Un salarié d\'un Carrefour Contact du Nord (illustration).
Un salarié d'un Carrefour Contact du Nord (illustration). (MAXPPP)

Le comité central d'entreprise (CCE) de Carrefour Proximité doit donner lundi son avis sur le projet de cession ou fermeture de 273 magasins. L'inquiétude des salariés grandit, d'autant qu'ils disposent de peu d'informations.

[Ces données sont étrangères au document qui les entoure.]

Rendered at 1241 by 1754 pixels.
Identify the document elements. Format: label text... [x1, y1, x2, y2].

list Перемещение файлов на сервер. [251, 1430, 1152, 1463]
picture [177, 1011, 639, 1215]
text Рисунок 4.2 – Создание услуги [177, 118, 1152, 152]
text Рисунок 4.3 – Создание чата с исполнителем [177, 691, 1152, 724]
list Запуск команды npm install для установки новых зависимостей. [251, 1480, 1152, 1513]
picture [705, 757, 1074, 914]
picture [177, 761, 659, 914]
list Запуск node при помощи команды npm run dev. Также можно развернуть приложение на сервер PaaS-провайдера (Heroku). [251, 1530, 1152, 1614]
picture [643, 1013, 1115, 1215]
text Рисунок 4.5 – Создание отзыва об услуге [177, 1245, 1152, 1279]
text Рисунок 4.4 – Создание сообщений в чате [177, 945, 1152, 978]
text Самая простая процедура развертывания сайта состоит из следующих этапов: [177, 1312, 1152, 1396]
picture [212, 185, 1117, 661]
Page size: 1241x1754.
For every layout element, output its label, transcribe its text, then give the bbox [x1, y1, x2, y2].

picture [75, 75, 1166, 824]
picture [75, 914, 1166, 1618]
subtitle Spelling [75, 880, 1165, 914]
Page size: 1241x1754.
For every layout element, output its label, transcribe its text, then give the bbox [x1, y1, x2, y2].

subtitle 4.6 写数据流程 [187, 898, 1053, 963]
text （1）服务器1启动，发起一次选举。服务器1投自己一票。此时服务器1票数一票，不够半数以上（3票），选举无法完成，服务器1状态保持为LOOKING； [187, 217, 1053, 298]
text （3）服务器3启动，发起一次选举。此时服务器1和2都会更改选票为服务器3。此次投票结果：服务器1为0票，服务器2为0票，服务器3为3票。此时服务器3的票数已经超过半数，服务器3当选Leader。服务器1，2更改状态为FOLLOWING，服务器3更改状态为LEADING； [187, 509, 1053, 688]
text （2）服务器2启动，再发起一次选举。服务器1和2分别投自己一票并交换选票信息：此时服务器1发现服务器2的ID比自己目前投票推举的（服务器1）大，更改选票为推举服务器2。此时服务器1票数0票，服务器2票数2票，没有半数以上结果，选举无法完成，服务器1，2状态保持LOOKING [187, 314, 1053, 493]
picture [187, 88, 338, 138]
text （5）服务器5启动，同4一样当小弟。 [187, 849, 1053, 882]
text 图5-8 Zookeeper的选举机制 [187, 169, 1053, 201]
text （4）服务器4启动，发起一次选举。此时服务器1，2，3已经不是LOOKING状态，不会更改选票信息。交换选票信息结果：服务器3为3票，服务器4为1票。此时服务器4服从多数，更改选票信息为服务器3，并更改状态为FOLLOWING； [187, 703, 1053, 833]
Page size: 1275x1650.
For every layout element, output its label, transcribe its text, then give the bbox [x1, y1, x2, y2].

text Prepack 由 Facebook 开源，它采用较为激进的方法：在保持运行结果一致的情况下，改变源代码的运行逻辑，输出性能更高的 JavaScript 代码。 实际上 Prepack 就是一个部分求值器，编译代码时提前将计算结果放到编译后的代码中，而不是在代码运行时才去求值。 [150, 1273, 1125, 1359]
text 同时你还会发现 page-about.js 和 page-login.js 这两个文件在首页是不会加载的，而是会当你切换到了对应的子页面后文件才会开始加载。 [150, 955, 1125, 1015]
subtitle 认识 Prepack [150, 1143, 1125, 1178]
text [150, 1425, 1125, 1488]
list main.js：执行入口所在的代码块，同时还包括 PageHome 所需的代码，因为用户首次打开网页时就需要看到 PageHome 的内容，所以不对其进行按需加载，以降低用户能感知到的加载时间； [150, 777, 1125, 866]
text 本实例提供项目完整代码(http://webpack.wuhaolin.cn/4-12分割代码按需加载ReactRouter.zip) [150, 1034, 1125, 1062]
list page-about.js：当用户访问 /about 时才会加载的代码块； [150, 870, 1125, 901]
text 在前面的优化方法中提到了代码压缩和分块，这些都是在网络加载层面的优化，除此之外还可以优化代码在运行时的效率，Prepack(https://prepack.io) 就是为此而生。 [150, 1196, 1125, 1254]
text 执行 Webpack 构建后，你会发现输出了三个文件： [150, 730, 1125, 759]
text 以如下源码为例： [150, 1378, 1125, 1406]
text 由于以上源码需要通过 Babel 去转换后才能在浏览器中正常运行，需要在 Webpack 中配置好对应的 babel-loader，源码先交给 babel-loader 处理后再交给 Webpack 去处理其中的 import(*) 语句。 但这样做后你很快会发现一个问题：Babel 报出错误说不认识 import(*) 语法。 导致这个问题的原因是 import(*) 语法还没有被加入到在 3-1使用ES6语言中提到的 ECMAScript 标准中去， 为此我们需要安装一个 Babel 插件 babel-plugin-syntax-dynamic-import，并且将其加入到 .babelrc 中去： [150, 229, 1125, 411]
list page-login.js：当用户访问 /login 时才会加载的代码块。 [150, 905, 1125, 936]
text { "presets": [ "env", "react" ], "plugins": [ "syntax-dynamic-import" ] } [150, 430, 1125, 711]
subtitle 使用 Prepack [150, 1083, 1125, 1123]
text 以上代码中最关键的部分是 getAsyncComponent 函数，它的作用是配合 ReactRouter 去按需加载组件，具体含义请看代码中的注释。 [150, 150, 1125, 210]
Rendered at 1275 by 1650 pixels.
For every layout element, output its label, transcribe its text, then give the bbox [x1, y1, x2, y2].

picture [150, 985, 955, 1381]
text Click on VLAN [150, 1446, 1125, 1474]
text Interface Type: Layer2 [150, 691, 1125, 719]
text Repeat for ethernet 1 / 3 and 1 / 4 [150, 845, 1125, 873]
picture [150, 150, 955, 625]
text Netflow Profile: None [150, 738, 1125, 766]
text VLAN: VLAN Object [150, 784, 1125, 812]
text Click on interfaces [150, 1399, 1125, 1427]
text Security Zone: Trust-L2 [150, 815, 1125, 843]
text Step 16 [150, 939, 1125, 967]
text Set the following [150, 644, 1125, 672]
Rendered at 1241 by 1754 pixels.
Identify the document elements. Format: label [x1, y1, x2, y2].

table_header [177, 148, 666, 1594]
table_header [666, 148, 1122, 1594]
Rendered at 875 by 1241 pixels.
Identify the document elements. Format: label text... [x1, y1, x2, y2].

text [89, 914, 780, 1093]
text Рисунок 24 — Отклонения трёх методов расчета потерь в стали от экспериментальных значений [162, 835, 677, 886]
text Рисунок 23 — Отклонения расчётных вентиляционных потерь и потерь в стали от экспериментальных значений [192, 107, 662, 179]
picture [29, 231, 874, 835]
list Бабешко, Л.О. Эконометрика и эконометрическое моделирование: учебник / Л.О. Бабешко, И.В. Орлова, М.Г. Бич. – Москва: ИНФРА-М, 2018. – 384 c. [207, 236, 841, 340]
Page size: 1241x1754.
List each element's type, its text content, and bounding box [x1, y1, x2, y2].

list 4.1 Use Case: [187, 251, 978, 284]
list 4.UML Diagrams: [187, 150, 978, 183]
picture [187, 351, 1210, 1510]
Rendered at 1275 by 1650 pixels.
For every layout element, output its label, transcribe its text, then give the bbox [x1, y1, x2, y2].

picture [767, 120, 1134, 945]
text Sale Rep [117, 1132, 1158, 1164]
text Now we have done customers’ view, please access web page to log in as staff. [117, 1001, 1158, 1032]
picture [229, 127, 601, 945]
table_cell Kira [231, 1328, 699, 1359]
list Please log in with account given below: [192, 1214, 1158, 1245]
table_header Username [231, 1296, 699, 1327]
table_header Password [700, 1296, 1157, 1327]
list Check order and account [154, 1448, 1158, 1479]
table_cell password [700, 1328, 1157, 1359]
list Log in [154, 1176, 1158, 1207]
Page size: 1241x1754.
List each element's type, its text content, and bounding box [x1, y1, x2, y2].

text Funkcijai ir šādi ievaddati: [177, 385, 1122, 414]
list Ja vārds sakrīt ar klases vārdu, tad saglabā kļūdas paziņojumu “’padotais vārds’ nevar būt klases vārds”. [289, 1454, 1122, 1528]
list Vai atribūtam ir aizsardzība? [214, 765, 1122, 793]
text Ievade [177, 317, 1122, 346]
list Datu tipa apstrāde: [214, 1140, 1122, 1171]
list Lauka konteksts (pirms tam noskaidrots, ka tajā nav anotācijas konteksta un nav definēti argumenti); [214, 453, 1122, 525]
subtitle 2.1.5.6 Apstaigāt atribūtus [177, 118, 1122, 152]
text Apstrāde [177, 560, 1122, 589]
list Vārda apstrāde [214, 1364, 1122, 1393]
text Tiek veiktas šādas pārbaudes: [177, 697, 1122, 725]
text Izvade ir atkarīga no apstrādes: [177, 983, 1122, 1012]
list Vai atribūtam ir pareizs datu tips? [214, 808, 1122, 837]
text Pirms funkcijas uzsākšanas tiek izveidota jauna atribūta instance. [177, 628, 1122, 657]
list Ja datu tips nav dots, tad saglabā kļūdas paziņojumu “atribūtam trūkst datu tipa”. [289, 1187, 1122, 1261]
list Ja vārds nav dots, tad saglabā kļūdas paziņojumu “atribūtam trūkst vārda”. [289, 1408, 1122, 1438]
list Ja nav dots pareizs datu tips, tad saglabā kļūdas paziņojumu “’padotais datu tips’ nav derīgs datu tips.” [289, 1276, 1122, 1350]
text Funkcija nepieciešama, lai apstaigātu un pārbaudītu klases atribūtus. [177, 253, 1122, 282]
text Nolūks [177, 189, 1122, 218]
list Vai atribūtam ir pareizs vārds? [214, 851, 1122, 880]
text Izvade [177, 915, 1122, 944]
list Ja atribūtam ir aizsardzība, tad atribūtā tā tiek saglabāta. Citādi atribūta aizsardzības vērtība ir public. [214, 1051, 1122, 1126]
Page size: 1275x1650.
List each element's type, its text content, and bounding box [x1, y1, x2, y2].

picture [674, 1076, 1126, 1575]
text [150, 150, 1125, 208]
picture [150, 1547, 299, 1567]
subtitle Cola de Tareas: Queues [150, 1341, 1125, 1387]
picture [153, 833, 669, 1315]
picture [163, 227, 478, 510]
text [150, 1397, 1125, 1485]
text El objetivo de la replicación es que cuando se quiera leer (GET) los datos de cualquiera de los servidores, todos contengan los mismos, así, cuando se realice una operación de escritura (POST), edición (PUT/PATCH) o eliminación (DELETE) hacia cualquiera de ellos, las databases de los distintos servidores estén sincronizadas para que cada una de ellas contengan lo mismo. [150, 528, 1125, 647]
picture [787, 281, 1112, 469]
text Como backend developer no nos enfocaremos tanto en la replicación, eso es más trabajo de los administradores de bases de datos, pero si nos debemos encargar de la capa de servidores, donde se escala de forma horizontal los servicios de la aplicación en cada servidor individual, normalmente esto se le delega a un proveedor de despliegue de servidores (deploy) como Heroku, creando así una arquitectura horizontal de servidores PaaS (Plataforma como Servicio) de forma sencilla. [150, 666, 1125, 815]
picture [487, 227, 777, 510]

Quel avenir pour les 2 100 employés des magasins Carrefour de proximité ? Faute de rentabilité, le groupe avait annoncé, en janvier, la fermeture ou la cession de 273 magasins, ex-Dia, qu'il avait rachetés en 2014. Selon la CGT, 227 magasins n'ont pas trouvé de repreneur. Carrefour doit dévoiler la liste définitive lundi 4 juin en comité central d'entreprise. Une carte des fermetures redoutée par les salariés.

Des employés dans l'expectative et le "stress" 

Dans un magasin que les salariés préfèrent garder anonyme autant que leur identité, l'enseigne Dia avait été retirée au moment du rachat par Carrefour. Depuis, le magasin a été laissé tel quel, sauf pour les prix, explique une employée. "Depuis le changement de la politique tarifaire de Carrefour, ce n’est plus comme avant", indique-t-elle. Les familles n’arrivent plus à aller dans des petites surfaces comme ça pour faire leurs courses." Avant, du temps de Dia, c’était "moins cher", assure-t-elle.

Ce magasin, peu rentable, va fermer dans un peu plus d'un mois. Carrefour s'est engagé à reclasser tout le monde, à proposer à chaque salarié trois offres d'emploi. Et c'est à peu près tout ce qu'ils savent.

Le magasin va fermer le 13 juillet, on attend les offres de travail, on verra après.Une salariée d'un magasin Carrefour, ex-Diaà franceinfo

Cette attente est de plus en plus difficile à vivre, surtout quand les clients s'impliquent. Ils s'interrogent sur le calendrier et les raisons de la fermeture. Il faut gérer tout ça, explique l'employée. "Dès fois, on a envie d’oublier un peu, mais quand un client vous pose des questions, vous êtes obligés de lui répondre", dit-elle. "On est usés. Il faut avoir le courage de se lever le matin et de venir travailler. Il y a même des gens qui tombent malades à cause de ça", témoigne-t-elle.

Son collègue n'est pas plus avancé. "On nous dit qu’il y a un plan de reclassement derrière, mais on ne sait pas où on va. C’est le flou total pour l’instant", lance-t-il.

On nous annonce des dates, mais à chaque fois, c’est repoussé.Un employé d'un "petit" Carrefourà franceinfo

Sa collègue ajoute que des employés sont "stressés". "Il y a des gens perdus, qui ne savent même pas quoi faire", assure cette salariée. Pour éviter cette situation, elle se demande même si elle ne va pas quitter l'entreprise, profiter du plan social, et suivre une formation pour se reconvertir.